With so much open water in the summer, heat is absorbed into the ocean as never before.  When winter comes, the Arctic re-freezes – but not as thickly as it used to - and in so doing it first has to give that heat up that has been absorbed in the upper 10 to 40 metres of the water.  That relinquished heat in turn warms the overlying atmosphere and weakens the Polar Vortex, which is a large-scale region of air that is contained by a strong west-to-east jet stream that circles the polar region. 

Dr. Carmack: "Heating the polar vortex causes it to rotate slower. When it rotates slower its outward boundary - which is the polar jet stream - starts to become unstable. And wiggle. It develops large meandering waves and they move slower around the earth and they tend to "block".  Blocking means that weather patterns tend to remain longer in a given spot.  So a heat wave, or drought, or hurricane might last uncomfortably longer in a given place."

He adds, "At both the higher atmospheric levels and closer to the water surface, conditions in the Arctic set the scene for Arctic air masses to destabilize and shift south - to interact with hot, wet air from farther south. This means we can expect more frequent large-scale extreme weather events in the southerly regions of Canada and the United States, when Arctic and sub-tropical air masses clash, such as with Hurricane Sandy."

Dr. Carmack cautions however, that these are general characteristics.  On the other hand, he underscores the undeniable set of cascading linkages.  He points out that if the Arctic ice thins - which it is - and if more heat is stored in the surface during summer and if this weakens the Polar Vortex - which is exactly what is happening - and if in response the Polar jet stream develops large meanders - which does happen - then there are connections to the storms we have been seeing over the past few years.  The leap, he suggests, comes by suggesting that one particular meteorological event, like Hurricane Sandy, that took place over a period of 4 to 8 days was absolutely connected to all of this.

He also likens the linkages to falling dominoes.  It took us a long time to tip over that first domino - to get the ice thinning in the summer to have an impact on atmospheric events. But there are other dominoes, all banging into each other.  Rising water temperatures, ocean acidification, changes to the structure of the food web, changes to the basic patterns of primary food production - to name but a few. 

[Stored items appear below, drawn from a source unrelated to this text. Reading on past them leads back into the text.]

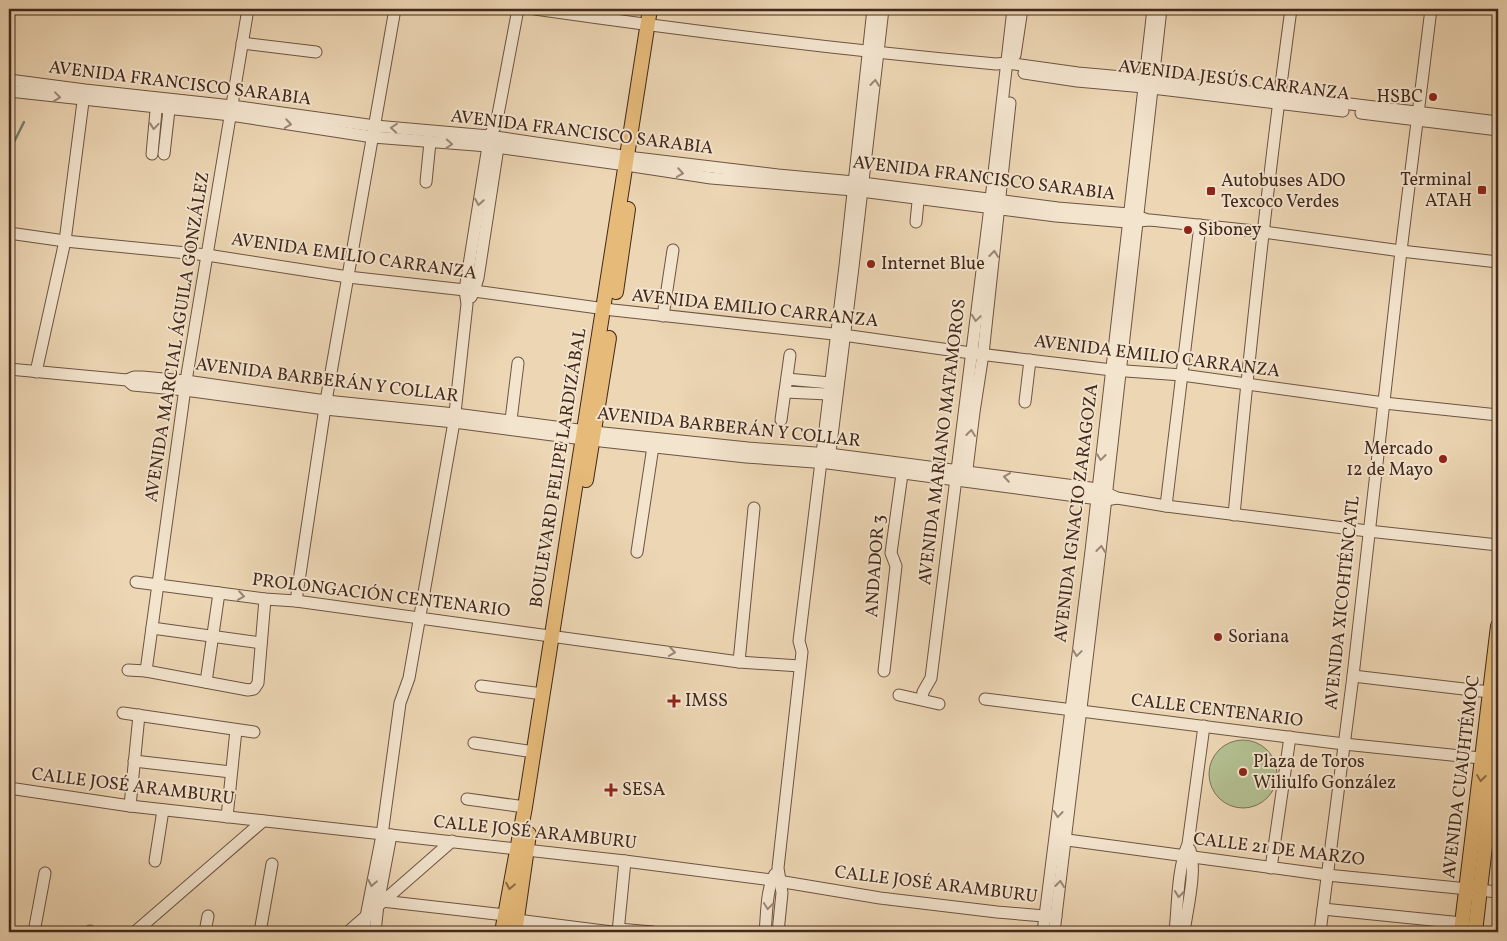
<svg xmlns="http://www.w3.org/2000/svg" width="1507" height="941" viewBox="0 0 1507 941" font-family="Vollkorn,serif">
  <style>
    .green { fill: #b3bf91; stroke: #7a7456 }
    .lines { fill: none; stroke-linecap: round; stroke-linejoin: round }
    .stream { stroke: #77806f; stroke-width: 2.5 }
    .minor-casing { stroke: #6d5442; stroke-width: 13 }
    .major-casing { stroke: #42281c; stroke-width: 16 }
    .minor { stroke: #f3e4ce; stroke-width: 11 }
    .major { stroke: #e6bb7a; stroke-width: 14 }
    .oneway { stroke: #9a8675 }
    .oneway2 { stroke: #8c6a46 }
    .poi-dot { fill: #8f2418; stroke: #f3e4ce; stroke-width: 2 }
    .labels { text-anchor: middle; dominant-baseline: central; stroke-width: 4; stroke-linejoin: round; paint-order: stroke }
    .street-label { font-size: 18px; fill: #42281c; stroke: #f3e4ce }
    .poi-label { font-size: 18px; fill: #42281c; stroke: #f3e4ce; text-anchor: start }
  </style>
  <rect width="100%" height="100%" fill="#edd6b4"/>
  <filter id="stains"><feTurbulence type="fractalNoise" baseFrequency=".004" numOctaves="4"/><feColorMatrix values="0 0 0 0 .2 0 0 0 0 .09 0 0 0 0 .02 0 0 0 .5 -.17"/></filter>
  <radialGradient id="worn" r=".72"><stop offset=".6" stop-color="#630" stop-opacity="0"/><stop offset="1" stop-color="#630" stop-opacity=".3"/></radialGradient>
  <circle class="green" cx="1243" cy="774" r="34"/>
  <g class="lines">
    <path class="stream" d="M9 152 24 122"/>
    <defs>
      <g id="minor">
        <path d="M535 9C689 31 842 50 996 64L1007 63 1078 73 1145 79 1498 122"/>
        <path d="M242 43 316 52"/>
        <path d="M1015 55 1022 9"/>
        <path d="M1024 73 1077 81 1144 87 1343 111"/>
        <path d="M9 80 85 90 232 106 375 126 489 136 636 158 778 175 854 182 1058 208 1129 214 1145 219"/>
        <path d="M9 91 231 115 373 137 488 146 626 165 711 178 853 190 1056 216 1127 222 1150 220 1264 232 1401 251 1498 262"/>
        <path d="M1361 113 1498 130"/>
        <path d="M152 154 157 100"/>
        <path d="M164 154 170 101"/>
        <path d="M426 182 430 142"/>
        <path d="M916 222 919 192"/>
        <path d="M9 233 65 241 207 255 348 277 474 291 613 310 843 335 971 353 1112 370 1182 375 1384 403 1498 415"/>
        <path d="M471 297 474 291 478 278 499 141"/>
        <path d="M663 316 673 250"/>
        <path d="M9 369 127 380 133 385 185 390 325 409 454 422 583 439 746 457 828 463 1106 500 1117 498"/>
        <path d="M36 372 65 241 84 94"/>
        <path d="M787 379 830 383"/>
        <path d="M127 380 134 377H142L186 381 326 401 455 414 594 432 748 448 829 454 1098 489 1117 498 1166 506 1368 531 1498 545"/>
        <path d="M785 392 828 394"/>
        <path d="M1025 402 1030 360"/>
        <path d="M781 420 790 355"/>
        <path d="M510 428 518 363"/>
        <path d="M829 460 853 267 883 9"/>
        <path d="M966 477 974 412 983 354 1010 103"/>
        <path d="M1166 506 1200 225"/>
        <path d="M1234 515C1250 346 1268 177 1291 9"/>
        <path d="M637 552 654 440"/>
        <path d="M136 582 265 599 296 601 739 662 800 666"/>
        <path d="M296 601 326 401 395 9"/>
        <path d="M152 628 261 643"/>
        <path d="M739 662 754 508"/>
        <path d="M128 670 146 671 248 690 254 689 258 683 265 599"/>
        <path d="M146 671 186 381 248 9"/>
        <path d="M884 671 896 566 891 553 903 467"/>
        <path d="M1353 676 1498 693"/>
        <path d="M206 682 219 593"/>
        <path d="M481 686 543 694"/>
        <path d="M899 695 939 704"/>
        <path d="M922 699 923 692 931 678 991 199 1013 9"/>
        <path d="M985 699 1344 744 1490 759"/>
        <path d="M123 713 254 732"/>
        <path d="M474 743 534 752"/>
        <path d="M134 761 231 772"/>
        <path d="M9 788 130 806 625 861 772 880 880 898 997 912 1056 917"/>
        <path d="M467 799 525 807"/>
        <path d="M130 806 139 715"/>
        <path d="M227 817 236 730"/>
        <path d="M1060 839 1327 875 1498 892"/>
        <path d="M155 861 163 810"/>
        <path d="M1271 868 1290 737"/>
        <path d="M382 901 505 915"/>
        <path d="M1323 909 1462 923"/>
        <path d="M517 920 612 932"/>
        <path d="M618 929 653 932"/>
        <path d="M34 932 45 873"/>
        <path d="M90 932V931"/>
        <path d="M135 932 263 821"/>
        <path d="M205 932 208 916"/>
        <path d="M260 932 272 864"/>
        <path d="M348 932 452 841"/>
        <path d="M363 932 382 835 400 703 409 678 454 422 467 304 465 290 488 146 489 136 496 125 518 9"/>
        <path d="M375 932 378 904 391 835"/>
        <path d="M618 932 625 861"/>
        <path d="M765 932C767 913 766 890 775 874"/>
        <path d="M778 932 782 893 778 868 802 652 799 641 845 266 873 9"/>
        <path d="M1043 932 1091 551 1153 9"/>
        <path d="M1054 932 1100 551 1161 9"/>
        <path d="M1175 932C1178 904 1177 870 1188 844L1204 726"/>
        <path d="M1184 932C1187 910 1197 870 1190 850"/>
        <path d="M1320 932 1353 676 1401 251 1431 9"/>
      </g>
      <g id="major">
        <path d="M616 292 628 209"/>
        <path d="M586 480 609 338"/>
        <path d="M502 932 525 807 650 9"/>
        <path d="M515 932 529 834"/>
        <path d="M1461 932 1498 626"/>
        <path d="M1475 932 1498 735"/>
      </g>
    </defs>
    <use href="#minor" class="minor-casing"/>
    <use href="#major" class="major-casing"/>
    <use href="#minor" class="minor"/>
    <use href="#major" class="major"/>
  </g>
  <defs><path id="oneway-chevron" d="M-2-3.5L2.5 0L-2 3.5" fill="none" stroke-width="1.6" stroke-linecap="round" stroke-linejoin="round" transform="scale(1.25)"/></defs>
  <g class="oneway">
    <use href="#oneway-chevron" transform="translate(875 83) rotate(-83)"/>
    <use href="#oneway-chevron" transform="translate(57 97) rotate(7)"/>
    <use href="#oneway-chevron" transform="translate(288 124) rotate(9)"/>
    <use href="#oneway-chevron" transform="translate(154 126) rotate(95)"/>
    <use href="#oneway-chevron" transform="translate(394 128) rotate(-175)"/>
    <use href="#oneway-chevron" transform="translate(449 144) rotate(4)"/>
    <use href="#oneway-chevron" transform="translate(680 173) rotate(9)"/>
    <use href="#oneway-chevron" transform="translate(479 202) rotate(99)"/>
    <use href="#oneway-chevron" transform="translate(994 254) rotate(-84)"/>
    <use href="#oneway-chevron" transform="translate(976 318) rotate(98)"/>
    <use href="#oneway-chevron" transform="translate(971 433) rotate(-83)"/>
    <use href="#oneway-chevron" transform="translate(1101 457) rotate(97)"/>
    <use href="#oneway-chevron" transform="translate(1007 477) rotate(-172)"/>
    <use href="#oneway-chevron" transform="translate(1101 549) rotate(-83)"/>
    <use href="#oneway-chevron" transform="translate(241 596) rotate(8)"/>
    <use href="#oneway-chevron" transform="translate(672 652) rotate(8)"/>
    <use href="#oneway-chevron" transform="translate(1077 653) rotate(98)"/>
    <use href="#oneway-chevron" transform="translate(1058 814) rotate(96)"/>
    <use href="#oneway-chevron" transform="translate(372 883) rotate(101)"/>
    <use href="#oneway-chevron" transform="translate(1060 884) rotate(-83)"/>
    <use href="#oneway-chevron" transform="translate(1179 894) rotate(96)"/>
    <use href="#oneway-chevron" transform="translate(768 906) rotate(97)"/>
  </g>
  <g class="oneway2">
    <use href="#oneway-chevron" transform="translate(1481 778) rotate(97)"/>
    <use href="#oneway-chevron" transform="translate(510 886) rotate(101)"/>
  </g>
  <g class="poi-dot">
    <circle cx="1433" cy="97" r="5"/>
    <rect x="1477" y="185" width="10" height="10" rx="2.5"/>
    <rect x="1206" y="186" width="10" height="10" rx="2.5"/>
    <circle cx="1188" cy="230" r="5"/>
    <circle cx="871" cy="264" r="5"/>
    <circle cx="1443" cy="459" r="5"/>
    <circle cx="1218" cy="637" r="5"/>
    <path d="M671.5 693.5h5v5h5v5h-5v5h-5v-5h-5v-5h5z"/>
    <circle cx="1243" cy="772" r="5"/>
    <path d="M608.5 782.5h5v5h5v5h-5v5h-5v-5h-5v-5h5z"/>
  </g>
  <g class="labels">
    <g class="street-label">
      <text transform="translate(1234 81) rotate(7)">AVENIDA JESÚS CARRANZA</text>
      <text transform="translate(180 84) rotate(7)">AVENIDA FRANCISCO SARABIA</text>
      <text transform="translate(582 133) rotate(7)">AVENIDA FRANCISCO SARABIA</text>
      <text transform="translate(984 179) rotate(7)">AVENIDA FRANCISCO SARABIA</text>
      <text transform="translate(354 257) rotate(8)">AVENIDA EMILIO CARRANZA</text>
      <text transform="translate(755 309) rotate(6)">AVENIDA EMILIO CARRANZA</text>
      <text transform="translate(178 337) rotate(-81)">AVENIDA MARCIAL ÁGUILA GONZÁLEZ</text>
      <text transform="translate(1157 357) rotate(7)">AVENIDA EMILIO CARRANZA</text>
      <text transform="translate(327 381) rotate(7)">AVENIDA BARBERÁN Y COLLAR</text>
      <text transform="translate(729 428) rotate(6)">AVENIDA BARBERÁN Y COLLAR</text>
      <text transform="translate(943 442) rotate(-83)">AVENIDA MARIANO MATAMOROS</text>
      <text transform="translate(559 468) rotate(-81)">BOULEVARD FELIPE LARDIZÁBAL</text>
      <text transform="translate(1077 513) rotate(-83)">AVENIDA IGNACIO ZARAGOZA</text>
      <text transform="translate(876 566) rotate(-86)">ANDADOR 3</text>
      <text transform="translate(381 596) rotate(7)">PROLONGACIÓN CENTENARIO</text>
      <text transform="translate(1343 603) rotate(-84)">AVENIDA XICOHTÉNCATL</text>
      <text transform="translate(1217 711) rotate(7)">CALLE CENTENARIO</text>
      <text transform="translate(1462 777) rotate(-83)">AVENIDA CUAUHTÉMOC</text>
      <text transform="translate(133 787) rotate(7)">CALLE JOSÉ ARAMBURU</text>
      <text transform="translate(535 833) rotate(6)">CALLE JOSÉ ARAMBURU</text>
      <text transform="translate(1279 850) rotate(7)">CALLE 21 DE MARZO</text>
      <text transform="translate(936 885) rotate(7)">CALLE JOSÉ ARAMBURU</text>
    </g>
    <g class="poi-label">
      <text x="1423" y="97" text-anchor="end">HSBC</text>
      <text x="1472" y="180" text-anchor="end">Terminal<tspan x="1472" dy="21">ATAH</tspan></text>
      <text x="1221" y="181">Autobuses ADO<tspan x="1221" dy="21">Texcoco Verdes</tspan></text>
      <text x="1198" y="230">Siboney</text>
      <text x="881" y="264">Internet Blue</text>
      <text x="1433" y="449" text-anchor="end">Mercado<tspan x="1433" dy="21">12 de Mayo</tspan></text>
      <text x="1228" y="637">Soriana</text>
      <text x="685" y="701">IMSS</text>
      <text x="1253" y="762">Plaza de Toros<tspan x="1253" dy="21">Wiliulfo González</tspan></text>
      <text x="622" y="790">SESA</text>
    </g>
  </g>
  <rect width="1507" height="941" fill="none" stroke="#edd6b4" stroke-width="30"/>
  <rect x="10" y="10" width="1487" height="921" fill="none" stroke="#42281c" stroke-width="2.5"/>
  <rect x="15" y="15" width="1477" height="911" fill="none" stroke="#42281c"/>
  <rect width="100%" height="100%" filter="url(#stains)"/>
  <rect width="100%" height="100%" fill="url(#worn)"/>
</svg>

He points out that the climate process is a two-way street.  "The perception is that the Arctic is some kind of victim," he notes.  "We produce the carbon dioxide down here and it gets all the punches up there. I think that what people ought to realize is that the Arctic is not going to take this lying down.  As we are seeing it's going to send some pretty drastic changes to the comfort zone that we live in - whether we are talking about changes in our weather patterns, our rainfall patterns, our temperatures, the length of extreme events, like droughts and cold snaps, and so on.   There are indeed going to be consequences to what we are doing to change our connectivity with the Arctic." 

So, have we reached a tipping point?  It probably depends a little on what you call normal, or have come to accept as a new normal.

Dr. Carmack:  "We are increasingly living in a nonlinear and unpredictable world.  It is a complex and chaotic system that – with our help – is changing very quickly. In the Arctic that nonlinear unpredictable future has arrived already. By studying and understanding the processes that are taking place there, we in fact have a chance to look into the future.  Doing so will allow us to come up with better climate policies down here before the kind of massive changes that we are seeing north of us trickle down and take over our domain where we live, breathe and feed ourselves."

Wherever anyone comes down on the climate debate, one thing is certain. It can only be in our own best interests to understand how things are connected and try to come up with policy responses and adaptations that will work. The Arctic has provided us with a glimpse into the future.  It is up to all of us to heed its warnings, take them to heart, and ask our decision makers to come up with mitigating strategies to prevent the possible from becoming the inevitable.  

The Boy Scouts said it best, "Be Prepared".